── Teks Bacaan ──

Makalah Tentang Pengertian, Rukun, dan Dasar Hukum Hawalah
BAB I
PENDAHULUAN
A . Latar Belakang
Dalam dewasa ini Banyak orang yang
meremehkan hukum-hukum Islam, yang menurutnya itu hal yang remeh, dalam
prakteknya banyak sekali orang yang tidak mengerti tentang hukum-hukum Islam,
yang lebih memperihatinkan lagi banyak calon guru maupu guru agama yang kurang
begitu paham akan hukum-hukum Islam. Karena guru memberikan peranan yang
penting dalam dunia pendidikan Islam, oleh karena dalam pendidikan seorang guru
harus memberikan pemahaman secara komprehensif
berasaskan Al Qur’an dan Al hadits,
agar anak didik dapat memahami dan dapat mengamalkan apa yang telah
mereka dapatkan. Oleh sebab itu kami akan membahasa
hukum Islam yang berkenaan dengan fiqih muamalah yang akan membahasa tentang
Hawalah, yang meliputi Pengertian, Syarat, Rukun, Landasan Hukum, Macam-Macam
Hawalah, dan hal-hal Yang mebatalkan Akad Hawalah.
B.
Rumusan Masalah
1. Apa Pengertian Hawalah ?
2. Apa Saja Syarat, Rukun, Macam-Macam dan Dasar Hukum Hawalah ?
3. Apa Saja yang Menyebabkan Berakhirnya Akad Hawalah ?
C.
Tujuan Pembahasan
1. Untuk
mengetahui pengertian Hawalah
2. Untuk
Mengetahui Syarat Rukun Macam-Macam dan Landasan Hukum Hawalah
3. Untuk
Mengetahui Berakhirnya Akad Hawalah.
BAB II
PEMBAHASAN
A.
Pengertian
Hawalah
Secara
etimologi, al Hawalah berarti pengalihan, pemindahan, perubahan warna kulit,
memikul sesuatu diatas pundak. Sedangkan secara terminologi al hawalah
didefinisikan dengan: Pemindahan kewajiban membayar hutang dari orang membayar
hutang (al Muhil) kepada orang yang berhutang lainya (al muhtal alaih)[1][1].
-
Menurut Ibrahim al-bajuri berpendapat bahwa
Hawalah adalah:
نقل
الحق من دمة المحيل إلى دمة المحال عليه
Artinya: “Pemindahan kewajiban dari beban yang memindahkan
menjadi beban yang menerima pemindahan”[2][2].

───

• Daftar Tugas:
1) Menurut makalah tentang hawalah, apa arti al hawalah secara etimologi?
2) Tuliskan ulang dengan tepat bagian makalah tentang hawalah, mulai dari kata-kata yang memuat "3. Apa Saja" dan berhenti setelah "Berakhirnya Akad Hawalah.".

── Data Masukan ──

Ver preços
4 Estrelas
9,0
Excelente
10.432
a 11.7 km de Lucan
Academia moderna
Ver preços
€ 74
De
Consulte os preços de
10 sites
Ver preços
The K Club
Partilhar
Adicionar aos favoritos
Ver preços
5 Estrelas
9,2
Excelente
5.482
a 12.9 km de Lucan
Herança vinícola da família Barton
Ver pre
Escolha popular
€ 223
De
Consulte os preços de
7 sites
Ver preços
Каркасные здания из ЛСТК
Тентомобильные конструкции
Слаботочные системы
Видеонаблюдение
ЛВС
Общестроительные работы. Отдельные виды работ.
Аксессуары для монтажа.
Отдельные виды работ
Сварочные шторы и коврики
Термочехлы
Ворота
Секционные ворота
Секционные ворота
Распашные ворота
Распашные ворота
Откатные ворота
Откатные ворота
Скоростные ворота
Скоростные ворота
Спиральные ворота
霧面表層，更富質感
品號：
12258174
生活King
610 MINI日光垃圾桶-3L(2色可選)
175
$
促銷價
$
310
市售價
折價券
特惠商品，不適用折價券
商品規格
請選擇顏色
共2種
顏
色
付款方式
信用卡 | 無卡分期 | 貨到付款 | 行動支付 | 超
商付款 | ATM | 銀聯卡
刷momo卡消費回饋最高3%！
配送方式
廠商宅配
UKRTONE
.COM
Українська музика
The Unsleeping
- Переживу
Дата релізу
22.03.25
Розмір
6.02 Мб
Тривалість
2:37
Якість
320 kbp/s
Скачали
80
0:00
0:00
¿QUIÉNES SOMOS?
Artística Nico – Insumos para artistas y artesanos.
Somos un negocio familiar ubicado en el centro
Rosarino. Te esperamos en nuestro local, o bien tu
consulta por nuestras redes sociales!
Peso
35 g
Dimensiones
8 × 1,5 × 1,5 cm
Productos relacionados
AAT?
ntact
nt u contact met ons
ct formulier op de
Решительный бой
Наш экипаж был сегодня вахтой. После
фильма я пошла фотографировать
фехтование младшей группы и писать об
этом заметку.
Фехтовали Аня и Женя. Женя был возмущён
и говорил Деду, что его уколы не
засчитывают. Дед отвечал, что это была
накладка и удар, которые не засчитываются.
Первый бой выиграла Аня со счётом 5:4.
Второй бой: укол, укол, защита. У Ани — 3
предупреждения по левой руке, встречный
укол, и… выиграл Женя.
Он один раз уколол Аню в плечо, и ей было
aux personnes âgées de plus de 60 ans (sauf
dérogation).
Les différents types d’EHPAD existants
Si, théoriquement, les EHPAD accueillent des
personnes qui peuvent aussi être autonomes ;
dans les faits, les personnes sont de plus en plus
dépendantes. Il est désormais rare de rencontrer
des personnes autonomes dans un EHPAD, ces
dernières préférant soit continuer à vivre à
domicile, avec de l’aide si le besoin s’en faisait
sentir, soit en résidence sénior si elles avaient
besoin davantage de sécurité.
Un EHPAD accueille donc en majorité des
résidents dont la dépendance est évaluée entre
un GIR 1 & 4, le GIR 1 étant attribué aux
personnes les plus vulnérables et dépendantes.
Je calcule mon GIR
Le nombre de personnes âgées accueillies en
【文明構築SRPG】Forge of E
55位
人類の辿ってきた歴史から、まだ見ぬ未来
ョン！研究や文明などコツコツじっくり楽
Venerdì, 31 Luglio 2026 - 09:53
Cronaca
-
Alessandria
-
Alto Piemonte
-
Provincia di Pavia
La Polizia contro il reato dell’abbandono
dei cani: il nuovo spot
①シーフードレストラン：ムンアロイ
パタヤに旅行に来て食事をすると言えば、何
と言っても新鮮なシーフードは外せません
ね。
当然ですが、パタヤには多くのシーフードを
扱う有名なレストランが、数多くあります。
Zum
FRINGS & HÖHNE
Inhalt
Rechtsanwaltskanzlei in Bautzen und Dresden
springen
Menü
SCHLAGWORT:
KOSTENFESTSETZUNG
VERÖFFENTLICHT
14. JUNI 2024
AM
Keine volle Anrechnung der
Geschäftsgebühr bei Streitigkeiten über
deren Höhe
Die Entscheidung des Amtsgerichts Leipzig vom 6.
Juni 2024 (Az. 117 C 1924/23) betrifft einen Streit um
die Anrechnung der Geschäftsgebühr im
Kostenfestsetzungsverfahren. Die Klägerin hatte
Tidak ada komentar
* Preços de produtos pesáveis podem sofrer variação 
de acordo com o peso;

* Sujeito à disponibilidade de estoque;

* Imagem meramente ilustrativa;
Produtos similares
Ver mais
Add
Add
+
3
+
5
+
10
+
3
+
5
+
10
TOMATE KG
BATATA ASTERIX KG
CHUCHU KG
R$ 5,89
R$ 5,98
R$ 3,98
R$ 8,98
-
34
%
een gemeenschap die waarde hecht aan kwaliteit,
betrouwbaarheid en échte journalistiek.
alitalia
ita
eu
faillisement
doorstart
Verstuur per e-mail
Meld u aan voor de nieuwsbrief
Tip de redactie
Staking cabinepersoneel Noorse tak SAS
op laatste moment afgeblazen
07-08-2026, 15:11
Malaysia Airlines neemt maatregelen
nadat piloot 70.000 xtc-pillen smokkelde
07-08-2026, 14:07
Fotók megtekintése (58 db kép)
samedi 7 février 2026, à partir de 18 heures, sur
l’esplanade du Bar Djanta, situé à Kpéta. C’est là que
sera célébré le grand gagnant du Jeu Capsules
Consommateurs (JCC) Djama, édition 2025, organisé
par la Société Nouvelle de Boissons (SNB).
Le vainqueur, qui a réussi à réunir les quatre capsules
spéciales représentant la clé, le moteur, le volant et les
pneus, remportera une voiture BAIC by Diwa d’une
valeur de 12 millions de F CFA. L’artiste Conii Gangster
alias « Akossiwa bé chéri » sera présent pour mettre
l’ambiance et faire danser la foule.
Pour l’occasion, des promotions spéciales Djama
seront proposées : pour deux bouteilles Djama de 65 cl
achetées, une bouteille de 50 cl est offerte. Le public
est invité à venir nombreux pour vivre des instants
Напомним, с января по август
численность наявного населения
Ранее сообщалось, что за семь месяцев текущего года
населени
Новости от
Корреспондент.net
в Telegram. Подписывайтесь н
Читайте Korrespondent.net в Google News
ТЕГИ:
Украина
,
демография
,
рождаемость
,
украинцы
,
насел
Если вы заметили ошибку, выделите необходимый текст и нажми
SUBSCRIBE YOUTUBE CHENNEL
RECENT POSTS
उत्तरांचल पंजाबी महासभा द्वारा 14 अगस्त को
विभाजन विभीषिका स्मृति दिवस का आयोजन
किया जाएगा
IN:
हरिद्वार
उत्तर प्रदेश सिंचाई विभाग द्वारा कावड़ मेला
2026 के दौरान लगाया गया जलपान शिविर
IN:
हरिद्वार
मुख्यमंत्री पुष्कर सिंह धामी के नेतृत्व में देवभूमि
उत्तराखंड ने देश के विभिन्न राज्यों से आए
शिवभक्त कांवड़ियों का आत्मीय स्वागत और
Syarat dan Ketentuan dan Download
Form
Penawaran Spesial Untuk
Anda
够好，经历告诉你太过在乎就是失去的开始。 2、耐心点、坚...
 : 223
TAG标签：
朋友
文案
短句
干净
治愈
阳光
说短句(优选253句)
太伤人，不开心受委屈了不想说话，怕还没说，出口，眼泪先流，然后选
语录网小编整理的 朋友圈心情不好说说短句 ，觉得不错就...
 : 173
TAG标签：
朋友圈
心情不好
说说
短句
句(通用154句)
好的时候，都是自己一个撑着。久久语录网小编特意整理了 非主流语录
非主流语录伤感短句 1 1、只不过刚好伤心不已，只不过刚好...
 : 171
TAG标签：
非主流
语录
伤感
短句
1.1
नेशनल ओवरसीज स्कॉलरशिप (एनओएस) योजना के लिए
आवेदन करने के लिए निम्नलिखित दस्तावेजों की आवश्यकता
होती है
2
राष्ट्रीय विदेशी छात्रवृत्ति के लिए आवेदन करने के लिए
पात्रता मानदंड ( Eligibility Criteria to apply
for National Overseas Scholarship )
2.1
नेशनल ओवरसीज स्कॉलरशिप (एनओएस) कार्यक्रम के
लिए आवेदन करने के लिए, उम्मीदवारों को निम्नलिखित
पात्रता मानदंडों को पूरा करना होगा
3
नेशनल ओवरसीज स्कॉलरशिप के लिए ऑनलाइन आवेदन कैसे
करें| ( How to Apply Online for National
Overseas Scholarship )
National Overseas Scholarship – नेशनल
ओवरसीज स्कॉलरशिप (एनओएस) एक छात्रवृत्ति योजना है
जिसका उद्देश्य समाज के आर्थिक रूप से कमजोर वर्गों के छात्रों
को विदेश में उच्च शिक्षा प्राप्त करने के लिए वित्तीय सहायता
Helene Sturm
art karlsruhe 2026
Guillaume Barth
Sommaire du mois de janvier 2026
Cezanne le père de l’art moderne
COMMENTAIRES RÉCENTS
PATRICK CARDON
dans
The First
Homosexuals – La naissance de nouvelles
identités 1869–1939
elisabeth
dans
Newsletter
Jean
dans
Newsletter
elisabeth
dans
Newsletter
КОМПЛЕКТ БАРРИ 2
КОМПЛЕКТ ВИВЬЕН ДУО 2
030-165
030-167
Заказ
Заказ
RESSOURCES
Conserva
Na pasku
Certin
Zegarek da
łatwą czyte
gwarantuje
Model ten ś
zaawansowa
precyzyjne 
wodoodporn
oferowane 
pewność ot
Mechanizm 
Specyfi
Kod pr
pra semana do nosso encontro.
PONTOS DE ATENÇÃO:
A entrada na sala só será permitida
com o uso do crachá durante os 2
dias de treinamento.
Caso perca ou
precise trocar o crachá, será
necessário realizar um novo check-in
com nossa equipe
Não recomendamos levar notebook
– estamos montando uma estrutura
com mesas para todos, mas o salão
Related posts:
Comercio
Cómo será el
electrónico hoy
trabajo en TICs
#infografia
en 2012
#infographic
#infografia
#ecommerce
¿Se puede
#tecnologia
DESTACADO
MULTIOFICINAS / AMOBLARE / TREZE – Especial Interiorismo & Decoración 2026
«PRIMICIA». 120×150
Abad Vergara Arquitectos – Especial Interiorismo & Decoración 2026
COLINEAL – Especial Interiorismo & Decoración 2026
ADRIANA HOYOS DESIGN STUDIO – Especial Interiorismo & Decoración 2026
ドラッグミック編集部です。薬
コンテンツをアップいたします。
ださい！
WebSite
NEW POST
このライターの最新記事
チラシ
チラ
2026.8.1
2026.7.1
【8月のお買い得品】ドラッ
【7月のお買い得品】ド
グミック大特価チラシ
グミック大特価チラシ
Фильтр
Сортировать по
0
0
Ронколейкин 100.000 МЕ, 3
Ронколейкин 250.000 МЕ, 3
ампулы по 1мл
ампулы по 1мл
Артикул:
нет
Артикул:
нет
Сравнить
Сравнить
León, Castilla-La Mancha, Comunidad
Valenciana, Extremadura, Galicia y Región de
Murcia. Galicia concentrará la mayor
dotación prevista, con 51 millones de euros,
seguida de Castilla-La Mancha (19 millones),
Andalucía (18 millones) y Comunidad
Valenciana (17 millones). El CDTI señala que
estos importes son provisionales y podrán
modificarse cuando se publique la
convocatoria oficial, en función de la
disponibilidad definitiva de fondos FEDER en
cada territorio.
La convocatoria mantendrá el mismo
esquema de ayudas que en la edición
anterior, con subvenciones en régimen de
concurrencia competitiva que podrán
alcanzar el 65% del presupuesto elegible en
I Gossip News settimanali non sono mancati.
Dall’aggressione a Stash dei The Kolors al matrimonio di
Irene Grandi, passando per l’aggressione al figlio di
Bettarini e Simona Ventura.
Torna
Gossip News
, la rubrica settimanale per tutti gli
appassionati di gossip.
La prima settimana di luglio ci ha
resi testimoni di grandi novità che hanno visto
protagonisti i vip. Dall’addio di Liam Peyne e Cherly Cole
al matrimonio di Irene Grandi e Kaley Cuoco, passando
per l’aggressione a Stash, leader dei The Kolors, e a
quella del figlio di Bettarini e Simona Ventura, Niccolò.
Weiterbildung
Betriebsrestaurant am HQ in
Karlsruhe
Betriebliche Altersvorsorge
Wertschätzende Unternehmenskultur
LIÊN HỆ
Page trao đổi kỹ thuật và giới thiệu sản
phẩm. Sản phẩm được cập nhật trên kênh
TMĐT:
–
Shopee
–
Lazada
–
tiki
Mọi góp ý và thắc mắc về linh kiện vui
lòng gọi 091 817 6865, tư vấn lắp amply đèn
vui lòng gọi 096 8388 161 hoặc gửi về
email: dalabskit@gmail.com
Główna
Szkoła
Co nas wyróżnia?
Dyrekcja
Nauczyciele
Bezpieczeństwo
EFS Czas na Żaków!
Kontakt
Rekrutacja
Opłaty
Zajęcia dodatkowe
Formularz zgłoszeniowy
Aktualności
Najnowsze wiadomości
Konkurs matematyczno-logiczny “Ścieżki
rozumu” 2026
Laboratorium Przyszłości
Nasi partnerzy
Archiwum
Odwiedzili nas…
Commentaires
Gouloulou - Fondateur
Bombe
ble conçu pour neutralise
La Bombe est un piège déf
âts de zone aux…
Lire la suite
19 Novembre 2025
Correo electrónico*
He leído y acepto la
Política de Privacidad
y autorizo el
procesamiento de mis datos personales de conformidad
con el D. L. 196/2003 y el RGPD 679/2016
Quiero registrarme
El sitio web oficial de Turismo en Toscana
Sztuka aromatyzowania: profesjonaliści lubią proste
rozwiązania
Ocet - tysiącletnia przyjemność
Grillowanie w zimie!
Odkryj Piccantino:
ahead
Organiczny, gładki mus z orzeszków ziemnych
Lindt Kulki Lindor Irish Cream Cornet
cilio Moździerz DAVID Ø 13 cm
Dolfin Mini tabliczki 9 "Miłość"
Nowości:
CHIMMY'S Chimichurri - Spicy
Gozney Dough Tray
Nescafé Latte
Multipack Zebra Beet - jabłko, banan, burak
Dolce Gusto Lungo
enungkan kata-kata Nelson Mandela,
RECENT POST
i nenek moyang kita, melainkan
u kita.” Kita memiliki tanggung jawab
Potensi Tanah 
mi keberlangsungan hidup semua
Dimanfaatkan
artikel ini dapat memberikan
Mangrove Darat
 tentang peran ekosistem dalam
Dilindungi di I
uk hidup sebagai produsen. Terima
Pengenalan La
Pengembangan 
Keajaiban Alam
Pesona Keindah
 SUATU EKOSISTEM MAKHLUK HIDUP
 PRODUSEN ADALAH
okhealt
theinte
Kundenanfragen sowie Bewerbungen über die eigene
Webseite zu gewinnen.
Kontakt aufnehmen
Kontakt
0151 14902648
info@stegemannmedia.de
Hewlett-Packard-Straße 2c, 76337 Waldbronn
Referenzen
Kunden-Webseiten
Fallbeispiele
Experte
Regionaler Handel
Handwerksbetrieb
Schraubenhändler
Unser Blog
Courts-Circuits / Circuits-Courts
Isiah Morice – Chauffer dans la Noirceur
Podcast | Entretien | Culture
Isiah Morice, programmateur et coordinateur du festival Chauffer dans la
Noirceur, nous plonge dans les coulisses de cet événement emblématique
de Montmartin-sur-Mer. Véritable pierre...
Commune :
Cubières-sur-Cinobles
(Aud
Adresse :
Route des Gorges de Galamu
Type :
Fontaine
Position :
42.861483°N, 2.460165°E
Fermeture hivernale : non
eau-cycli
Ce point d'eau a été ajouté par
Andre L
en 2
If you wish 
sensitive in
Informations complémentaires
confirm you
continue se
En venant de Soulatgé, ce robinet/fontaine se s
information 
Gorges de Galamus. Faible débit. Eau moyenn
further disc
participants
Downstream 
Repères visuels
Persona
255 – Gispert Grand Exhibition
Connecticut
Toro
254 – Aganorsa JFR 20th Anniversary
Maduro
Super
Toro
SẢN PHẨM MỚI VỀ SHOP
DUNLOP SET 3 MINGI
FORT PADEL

───

• Jawaban yang Diharapkan:
1) Secara etimologi, al hawalah berarti pengalihan, pemindahan, perubahan warna kulit, dan memikul sesuatu di atas pundak.

2)
3. Apa Saja yang Menyebabkan Berakhirnya Akad Hawalah ?
C.
Tujuan Pembahasan
1. Untuk
mengetahui pengertian Hawalah
2. Untuk
Mengetahui Syarat Rukun Macam-Macam dan Landasan Hukum Hawalah
3. Untuk
Mengetahui Berakhirnya Akad Hawalah.